Along with these errors we also find those that are committed when we give credit to our beliefs. The tendency to be more inclined to accept a "credible" conclusion than that which is "incredible" is a very frequent fact in everyday life and is strongly rooted in our cultural beliefs.
Finally, it seems increasingly accepted that many of the errors that are made in deductive reasoning are due to limitations in working memory.
Studies on theories of deductive reasoning, lead to admit that there is a natural process of mental analysis that assesses the validity of the premises and conclusions, which are born with this substrate, with this skill however, the limitation that marks the capacity of the operative memory, does not always use the rules of logic and we go to the heuristics, shortcuts that save energy and resources but that easily make us fall into errors, such as those we have seen when describing environmental errors , that of pairing bias and those based on beliefs. We end up choosing what seems more credible to us.
Neurophysiological aspects of deductive reasoning
Studies with neuroimaging during the deductive reasoning process showed initially contradictory results. It was thought that areas related to a linguistic base would be activated but it was observed that areas related to spatial models were also activated. The conclusion reached is that when deductive reasoning occurs with material that is familiar, neural resources of the left hemisphere are used, related to linguistic models, while if the material is more complex, visuospatial construction models are required. and the right hemisphere regions are activated.
The implication of linguistic bases in deductive reasoning, in the generation of errors, is something well known and highlighted by various authors, especially Chomsky in his transformational grammar, when he deals with ambiguous phrases and their capacity to generate errors of interpretation. I believe that the subject is so important as to make a monographic article. I hope to fulfill this promise later.

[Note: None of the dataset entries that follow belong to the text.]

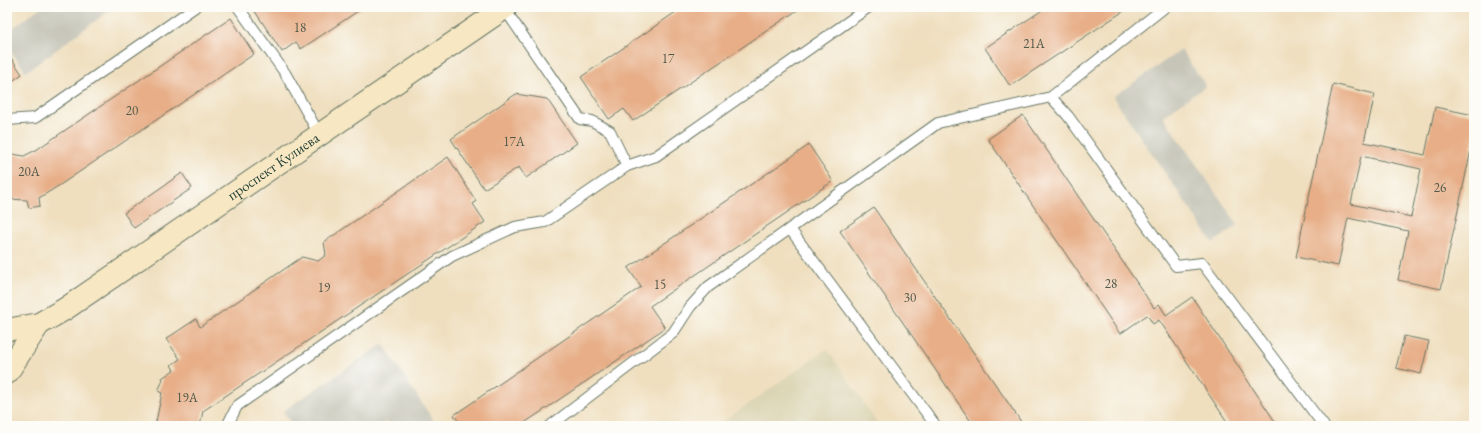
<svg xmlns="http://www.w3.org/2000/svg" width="1481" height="433" viewBox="0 0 1481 433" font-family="'EB Garamond',serif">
  <rect width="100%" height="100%" fill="#fdfcf7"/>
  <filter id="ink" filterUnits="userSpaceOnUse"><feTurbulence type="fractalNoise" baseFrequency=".025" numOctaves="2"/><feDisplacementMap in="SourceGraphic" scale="8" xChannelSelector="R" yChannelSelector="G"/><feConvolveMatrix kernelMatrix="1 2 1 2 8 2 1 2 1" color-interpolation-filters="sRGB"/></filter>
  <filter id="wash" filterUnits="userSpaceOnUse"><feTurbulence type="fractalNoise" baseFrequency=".012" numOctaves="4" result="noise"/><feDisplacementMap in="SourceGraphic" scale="16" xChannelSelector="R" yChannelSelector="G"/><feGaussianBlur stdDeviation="0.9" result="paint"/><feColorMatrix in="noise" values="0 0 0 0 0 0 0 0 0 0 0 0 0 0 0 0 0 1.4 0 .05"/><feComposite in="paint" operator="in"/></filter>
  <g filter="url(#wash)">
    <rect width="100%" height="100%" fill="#efdfbf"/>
    <path fill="#dcd5b5" d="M827 349 879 426H717Z"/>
    <path fill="#c6c5b8" d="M41 7H114L26 72 7 47V32Z
      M1181 50 1206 86 1163 116 1238 225 1213 243 1113 97Z
      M383 344 437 426H389L386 422 380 426H293L283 411Z"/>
    <g id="blocks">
      <path fill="#e7ae87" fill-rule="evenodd" d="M252 7H364L301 49 296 42 282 52Z
        M683 7H802L633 121 624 109 609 119 581 77Z
        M1047 7H1130L1010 86 985 48Z
        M231 18 254 54 60 185 39 198 40 206 29 208 27 200 7 199V153L24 156 36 150Z
        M7 52 22 74 7 85Z
        M1333 84 1375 94 1364 142 1425 155 1435 107 1474 115V136L1441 289 1398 280 1408 231 1348 218 1338 266 1296 257ZM1361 156 1421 169 1411 217 1351 204Z
        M516 94 547 99 577 143 526 178 519 167 484 189 451 139Z
        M1023 115 1154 308 1159 304 1166 315 1192 297 1278 426H1230L1159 320 1153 324 1147 315 1120 334 988 139Z
        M809 145 833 181 650 306 665 328 520 426H462L454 415 641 287 628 268Z
        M448 157 476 201 473 204 485 222 203 411 200 426H155L162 393 158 391 163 380 162 378 174 370 171 365 180 359 166 339 196 319 200 327 302 257 318 261 326 255 324 242Z
        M182 173 192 188 134 228 124 213Z
        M874 208 1024 426H974L840 231Z
        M1404 336 1429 341 1421 374 1396 368Z"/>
    </g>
  </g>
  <g filter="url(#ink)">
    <use href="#blocks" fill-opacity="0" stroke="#687665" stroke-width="1"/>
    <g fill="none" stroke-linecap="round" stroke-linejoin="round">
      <defs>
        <path id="lane" d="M238 7 285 73 319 134
          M1165 7 1051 97 1068 116 1176 266 1202 263 1324 426
          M7 120 35 118 195 7
          M627 166 656 156 869 7
          M790 229 936 426
          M227 426 237 406 452 256 515 227 545 222 627 166 610 131 592 121 580 119 504 8
          M550 426 673 333 690 307 708 287 938 123 1051 97"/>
        <g id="secondary">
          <path id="s1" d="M7 330 39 324 65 309 506 7"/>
          <path d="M7 373 39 324"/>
        </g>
      </defs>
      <use href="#lane" stroke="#687665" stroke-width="12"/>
      <use href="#secondary" stroke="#687665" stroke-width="24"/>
      <use href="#lane" stroke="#fff" stroke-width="10"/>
      <use href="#secondary" stroke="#f7e8c3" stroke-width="22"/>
    </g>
  </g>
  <g text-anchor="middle" stroke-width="3" stroke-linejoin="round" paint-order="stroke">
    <g font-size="13" fill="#515949">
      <text x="300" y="32">18</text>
      <text x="1034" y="48">21А</text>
      <text x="668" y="63">17</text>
      <text x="132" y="115">20</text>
      <text x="514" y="146">17А</text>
      <text x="29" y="176">20А</text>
      <text x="1440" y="192">26</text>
      <text x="1111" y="288">28</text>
      <text x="660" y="289">15</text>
      <text x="324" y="292">19</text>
      <text x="910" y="302">30</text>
      <text x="187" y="402">19А</text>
    </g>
    <g font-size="15" fill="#1f3d34" stroke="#fdfcf7">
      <text dy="5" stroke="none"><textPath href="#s1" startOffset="315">проспект Кулиева</textPath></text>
    </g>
  </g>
  <rect width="1481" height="433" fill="none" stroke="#fdfcf7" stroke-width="24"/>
</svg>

Decision making and the visual system
We have already seen how vision models that go from top to bottom, like those proposed by the Gestalt researchers, would have a certain similarity with the deductive models.

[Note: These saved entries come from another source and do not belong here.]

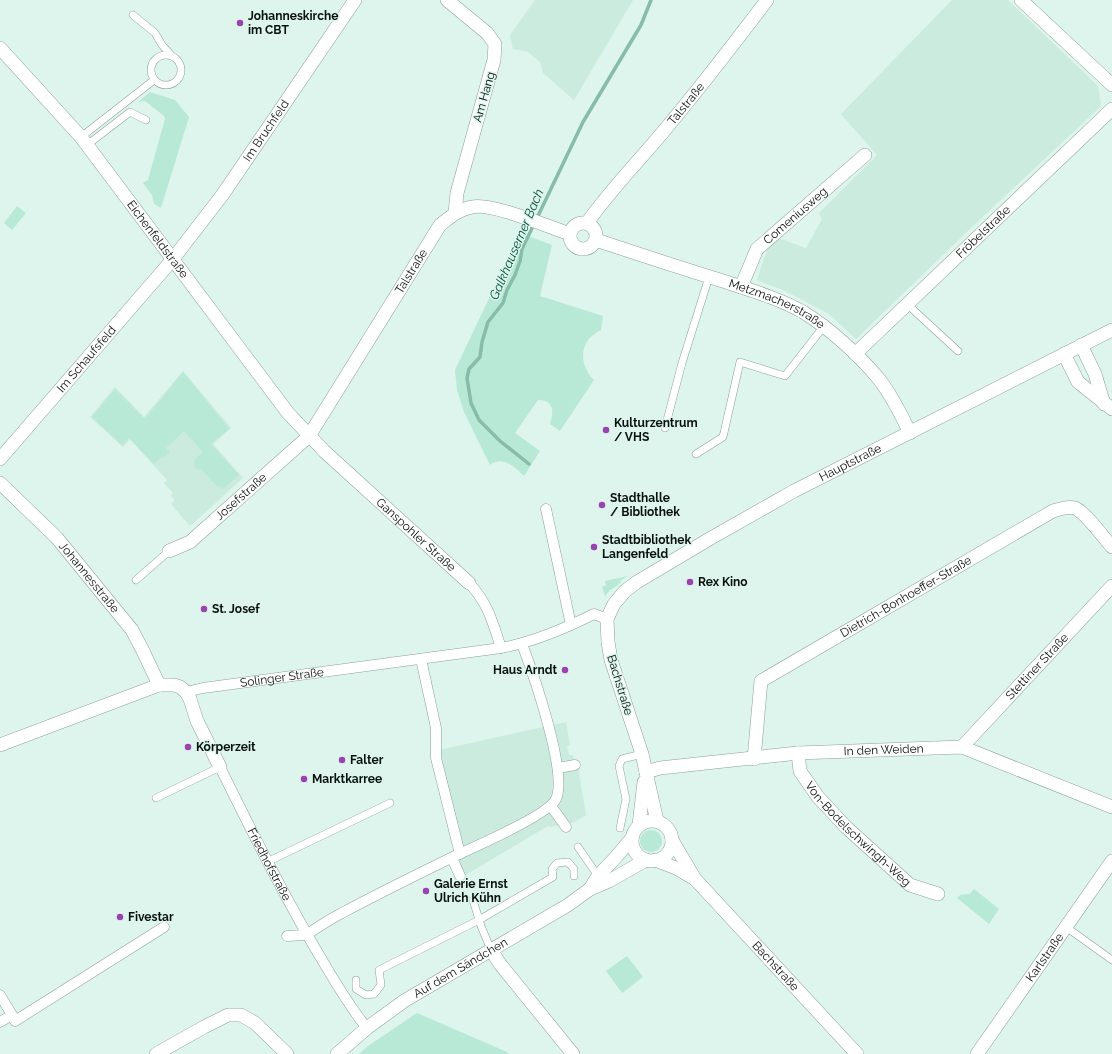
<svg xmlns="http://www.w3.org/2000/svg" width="1112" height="1054" font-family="Raleway,sans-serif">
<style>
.built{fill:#cbebdf}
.green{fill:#b8e9d7}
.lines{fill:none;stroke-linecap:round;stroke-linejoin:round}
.stream{stroke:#87bca9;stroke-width:3.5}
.service-casing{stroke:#8ca199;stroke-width:8}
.pedestrian-casing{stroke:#8ca199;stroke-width:11}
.minor-casing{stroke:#8ca199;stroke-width:14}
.service{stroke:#fff;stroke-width:7}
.pedestrian{stroke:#fff;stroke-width:10}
.minor{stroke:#fff;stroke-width:13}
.poi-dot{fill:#9b42ae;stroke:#ddf5ec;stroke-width:1.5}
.labels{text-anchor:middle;stroke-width:3;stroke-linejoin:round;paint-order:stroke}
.poi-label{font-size:12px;font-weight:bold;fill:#09110e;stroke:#ddf5ec;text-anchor:start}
.street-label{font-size:12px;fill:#09110e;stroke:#ddf5ec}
.water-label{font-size:13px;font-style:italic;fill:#044f3d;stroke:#ddf5ec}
</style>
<rect width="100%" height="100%" fill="#ddf5ec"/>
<g class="built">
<path d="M 535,0 L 633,0 L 574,100 L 543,73 L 540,62 L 528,52 L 513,49 L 510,35 Z"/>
<path d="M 952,0 L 1008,0 L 1098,86 L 1101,106 L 973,226 L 856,339 L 829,314 L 783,290 L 757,280 L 768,247 L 778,238 L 806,248 L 822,219 L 819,213 L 877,155 L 841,114 Z"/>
<path d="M 183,371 L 231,428 L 213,444 L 243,478 L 190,526 L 171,504 L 175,500 L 171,496 L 173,493 L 164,483 L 167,480 L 130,439 L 123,447 L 90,417 L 115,387 L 144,417 Z"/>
<path d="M 566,722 L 570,745 L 567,746 L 569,755 L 573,755 L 575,768 L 578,767 L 586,815 L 573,823 L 550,827 L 548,826 L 464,876 L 451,841 L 430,752 Z"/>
</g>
<g class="green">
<path d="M 150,92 L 175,100 L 189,117 L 161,208 L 154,204 L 152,195 L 143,183 L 148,180 L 165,119 L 164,116 L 145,101 L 138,102 Z"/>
<path d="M 17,206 L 26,213 L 12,230 L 4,223 Z"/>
<path d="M 520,233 L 552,245 L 540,296 L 603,316 L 601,330 C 579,340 578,364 594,380 L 560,431 L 550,424 C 554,412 554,400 538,400 L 515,433 L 540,451 L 524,476 C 515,467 502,455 490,465 L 464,412 L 457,390 L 455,370 Z"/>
<path d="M 183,372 L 229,429 L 211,444 L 239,475 L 223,489 L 215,484 L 201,469 L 198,470 L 194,466 L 195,459 L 203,452 L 184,431 L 166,448 L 170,452 L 164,457 L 163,456 L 154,464 L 129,438 L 122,445 L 92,417 L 115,389 L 145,419 Z"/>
<path d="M 628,576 L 620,581 L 621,583 L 610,590 L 605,596 L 602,587 L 606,585 L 605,581 Z"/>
<circle cx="651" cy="841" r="11"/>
<path d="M 974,889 L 999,909 L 989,924 L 957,898 L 960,895 L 970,894 Z"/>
<path d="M 627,956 L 643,977 L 622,993 L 606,971 Z"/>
<path d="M 417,1013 L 507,1052 L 509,1054 L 359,1054 L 368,1046 Z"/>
</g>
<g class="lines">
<g class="stream">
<path d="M 537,218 L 583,122 L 641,25 L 651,0"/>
<path d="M 529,464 L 500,441 L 479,420 L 471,403 L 467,378 L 469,369 L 480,357 L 482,342 L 488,322 L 503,303 L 507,290 L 515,275 L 520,261 L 522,249 L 534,224"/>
</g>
<g class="service-casing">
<g id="service">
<path d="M 133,15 L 155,33 L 162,45 L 171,55"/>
<circle cx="166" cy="70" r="15"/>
<path d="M 81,137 L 154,80"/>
<path d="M 87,145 L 130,112 L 146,120"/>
<path d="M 908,305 L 958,351"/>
<path d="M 665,428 L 682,363 L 709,277"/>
<path d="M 696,454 L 723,437 L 740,362 L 785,376 L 824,326"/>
<path d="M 136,580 L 169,551"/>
<path d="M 156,798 L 220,767"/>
<path d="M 620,828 L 626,799 L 619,766 L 622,759 L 642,754"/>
<path d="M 578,847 L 598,876"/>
<path d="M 267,862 L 390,803"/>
<path d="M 473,900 L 481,926 L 491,950"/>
<path d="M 1066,927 L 1112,960"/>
<path d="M 356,980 L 356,989 L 366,995 L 374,994 L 381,985 L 379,970 L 479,920 L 553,877 L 552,869 L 557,863 L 568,862 L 574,869 L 574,876"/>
</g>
</g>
<g class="pedestrian-casing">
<g id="pedestrian">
<path d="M 546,509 L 571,625"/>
<path d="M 469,583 C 488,603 493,623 501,648"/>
<path d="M 421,659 L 436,728 L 436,758 L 460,854"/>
<path id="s1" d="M 186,692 L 203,688 L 501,648 C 534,642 564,629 594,614 L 607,619"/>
<path id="s2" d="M 220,767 C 254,836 288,904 328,970 C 340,990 352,1010 367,1028"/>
<path d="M 558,768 L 575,765"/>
<path d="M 551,806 L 566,827"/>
<path d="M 452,858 L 460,876"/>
<path d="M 306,935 C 318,927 330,919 342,913 C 381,892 420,873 459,854 C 477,846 549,814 556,799 C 568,773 533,673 522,644"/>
<path d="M 287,936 L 306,935"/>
<path d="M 0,995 L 12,1015 L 0,1022"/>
<path d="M 12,1015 L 15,1021 L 164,927"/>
</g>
</g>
<g class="minor-casing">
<g id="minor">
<path d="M 447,0 L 487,33 L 495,44 L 494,60 L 457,193 L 455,213"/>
<path d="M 1021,0 L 1112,85"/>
<path id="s3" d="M 0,48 L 81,137 L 288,413 L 324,451 L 469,583"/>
<circle cx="583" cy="236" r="13"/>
<path id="s4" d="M 587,223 C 610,190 638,162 663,132 C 699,89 733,45 767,0"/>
<path id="s5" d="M 596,240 C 638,254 681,268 723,281 C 750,290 778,298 803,312 C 829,328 858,354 878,378 C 891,394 901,414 910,433"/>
<path id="s6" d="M 741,287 L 757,249 L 865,155"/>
<path d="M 1081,345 L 1095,374 L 1104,404"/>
<path id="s7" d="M 855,354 L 1112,109"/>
<path d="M 1064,354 L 1078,382 L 1112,409"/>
<path id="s8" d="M 0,459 L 173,259 L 223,194 L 355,0"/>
<path id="s9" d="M 0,483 L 57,538 L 132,630 L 144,653 L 159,685"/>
<path id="s10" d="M 169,551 L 190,542 L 309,436 L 440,225 C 449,218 459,209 472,207 C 491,202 549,227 570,234"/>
<path d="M 0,745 L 159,685 L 174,685 L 180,687 L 186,692 L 190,699 L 197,721 L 220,767"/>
<path id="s11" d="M 962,747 L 1112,586"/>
<path id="s12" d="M 798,753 L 800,771 L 818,797 L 846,827 L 910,885 L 938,894"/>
<path id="s13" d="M 754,759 L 761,681 L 1053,511 C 1059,509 1068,506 1075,508 C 1085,512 1104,538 1112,547"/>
<path id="s14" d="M 646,772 L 660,768 L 798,753 L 962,747 L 1112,807"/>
<path id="s15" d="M 657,821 L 642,754 L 611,660 L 608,642 L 607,619 L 614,604 L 625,591 L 637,582 L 711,538 L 794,491 L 1112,330"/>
<circle cx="652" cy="841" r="20"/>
<path d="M 639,825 L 644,782"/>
<path id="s16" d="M 672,840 L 695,879 L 857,1054"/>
<path d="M 655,860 L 676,868 L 693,878"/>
<path d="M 590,889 L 598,876 L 616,857 L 632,838"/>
<path d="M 491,950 L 500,964 L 573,1054"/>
<path d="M 156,1054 L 204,1027 L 228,1015 L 241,1015 L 255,1023 L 287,1054"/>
<path id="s17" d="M 337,1054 L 367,1028 L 404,1001 L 568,905 L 590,889 L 609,881 L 646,860"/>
<path id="s18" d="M 977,1054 L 1112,861"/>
</g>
</g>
<use href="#service" class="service"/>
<use href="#pedestrian" class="pedestrian"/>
<use href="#minor" class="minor"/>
</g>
<g class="poi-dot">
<circle cx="240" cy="23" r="4"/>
<circle cx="606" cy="430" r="4"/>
<circle cx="602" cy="505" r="4"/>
<circle cx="594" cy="547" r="4"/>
<circle cx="690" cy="582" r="4"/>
<circle cx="204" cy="609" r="4"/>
<circle cx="565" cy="670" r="4"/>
<circle cx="188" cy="747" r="4"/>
<circle cx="342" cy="760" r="4"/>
<circle cx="304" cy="779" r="4"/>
<circle cx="426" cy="891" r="4"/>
<circle cx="120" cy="917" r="4"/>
</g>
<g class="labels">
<g class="poi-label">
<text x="248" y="20">Johanneskirche<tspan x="248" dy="14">im CBT</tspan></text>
<text x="614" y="427">Kulturzentrum<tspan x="614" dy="14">/ VHS</tspan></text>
<text x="610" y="502">Stadthalle<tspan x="610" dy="14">/ Bibliothek</tspan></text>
<text x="602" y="544">Stadtbibliothek<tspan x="602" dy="14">Langenfeld</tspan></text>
<text x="698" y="586">Rex Kino</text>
<text x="212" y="613">St. Josef</text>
<text x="557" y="674" text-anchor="end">Haus Arndt</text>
<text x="196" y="751">Körperzeit</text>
<text x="350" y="764">Falter</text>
<text x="312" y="783">Marktkarree</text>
<text x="434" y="888">Galerie Ernst<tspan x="434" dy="14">Ulrich Kühn</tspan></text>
<text x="128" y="921">Fivestar</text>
</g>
<g class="street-label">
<text transform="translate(484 97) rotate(-74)" y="4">Am Hang</text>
<text dy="4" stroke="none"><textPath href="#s4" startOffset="155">Talstraße</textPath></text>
<text dy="4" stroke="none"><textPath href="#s8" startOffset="423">Im Bruchfeld</textPath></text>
<text dy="4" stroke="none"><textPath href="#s6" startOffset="92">Comeniusweg</textPath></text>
<text dy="4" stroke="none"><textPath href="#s7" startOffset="177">Fröbelstraße</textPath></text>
<text dy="4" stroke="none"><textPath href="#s3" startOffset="248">Eichenfeldstraße</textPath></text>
<text dy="4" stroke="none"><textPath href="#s10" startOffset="376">Talstraße</textPath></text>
<text dy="4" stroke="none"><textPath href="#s5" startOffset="192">Metzmacherstraße</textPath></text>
<text dy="4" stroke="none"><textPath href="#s8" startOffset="132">Im Schaufsfeld</textPath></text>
<text dy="4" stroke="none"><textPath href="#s15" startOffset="502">Hauptstraße</textPath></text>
<text dy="4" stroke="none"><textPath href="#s10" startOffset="91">Josefstraße</textPath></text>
<text dy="4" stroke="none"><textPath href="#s3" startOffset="642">Ganspohler Straße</textPath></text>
<text dy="4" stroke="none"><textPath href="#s9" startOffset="130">Johannesstraße</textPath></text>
<text dy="4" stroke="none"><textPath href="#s13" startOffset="246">Dietrich-Bonhoeffer-Straße</textPath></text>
<text dy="4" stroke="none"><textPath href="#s11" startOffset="110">Stettiner Straße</textPath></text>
<text dy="4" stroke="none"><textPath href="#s1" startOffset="97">Solinger Straße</textPath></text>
<text transform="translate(620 685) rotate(73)" y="4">Bachstraße</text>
<text dy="4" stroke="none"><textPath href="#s14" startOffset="239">In den Weiden</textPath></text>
<text dy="4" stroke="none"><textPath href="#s12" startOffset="104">Von-Bodelschwingh-Weg</textPath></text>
<text dy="4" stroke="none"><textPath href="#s2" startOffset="109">Friedhofstraße</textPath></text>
<text dy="4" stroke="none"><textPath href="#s18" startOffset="118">Karlstraße</textPath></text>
<text dy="4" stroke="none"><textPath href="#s16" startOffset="164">Bachstraße</textPath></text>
<text dy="4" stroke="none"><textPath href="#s17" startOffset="151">Auf dem Sändchen</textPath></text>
</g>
<g class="water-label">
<text transform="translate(516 244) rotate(-67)" y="5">Galkhauserner Bach</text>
</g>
</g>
</svg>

The information that we store in the long-term memory, the construct that is generated by experience, the mental representation of the objects that we keep, exercises the function of "guide" on the new information that is entering at every moment.
The internal representational model helps identify the objects that appear in front of us. The filtering of data, edges, colors and forms, supposes a great information that must be integrated to identify the objects and in that process of constitution, of categorization, the internal representations mark the grouping rules to "deduce" from which objects it is.
This mechanism of top-down vision is fundamental because it requires much less energy and allows an identification of objects much faster, almost automatically. We see the importance in examples of daily life as is the case of proposing an overtaking car, we identify the vehicles that circulate in both directions, we calculate the trajectories, the distances and the time that we need to advance, almost immediately, what it means to gain in efficiency and security.
Once we have seen the mental mechanisms that we use in decision making and problem solving, we are already in a position to address the mental processes that lead to action, especially with the help of the visual system, something that we will develop in the next chapter.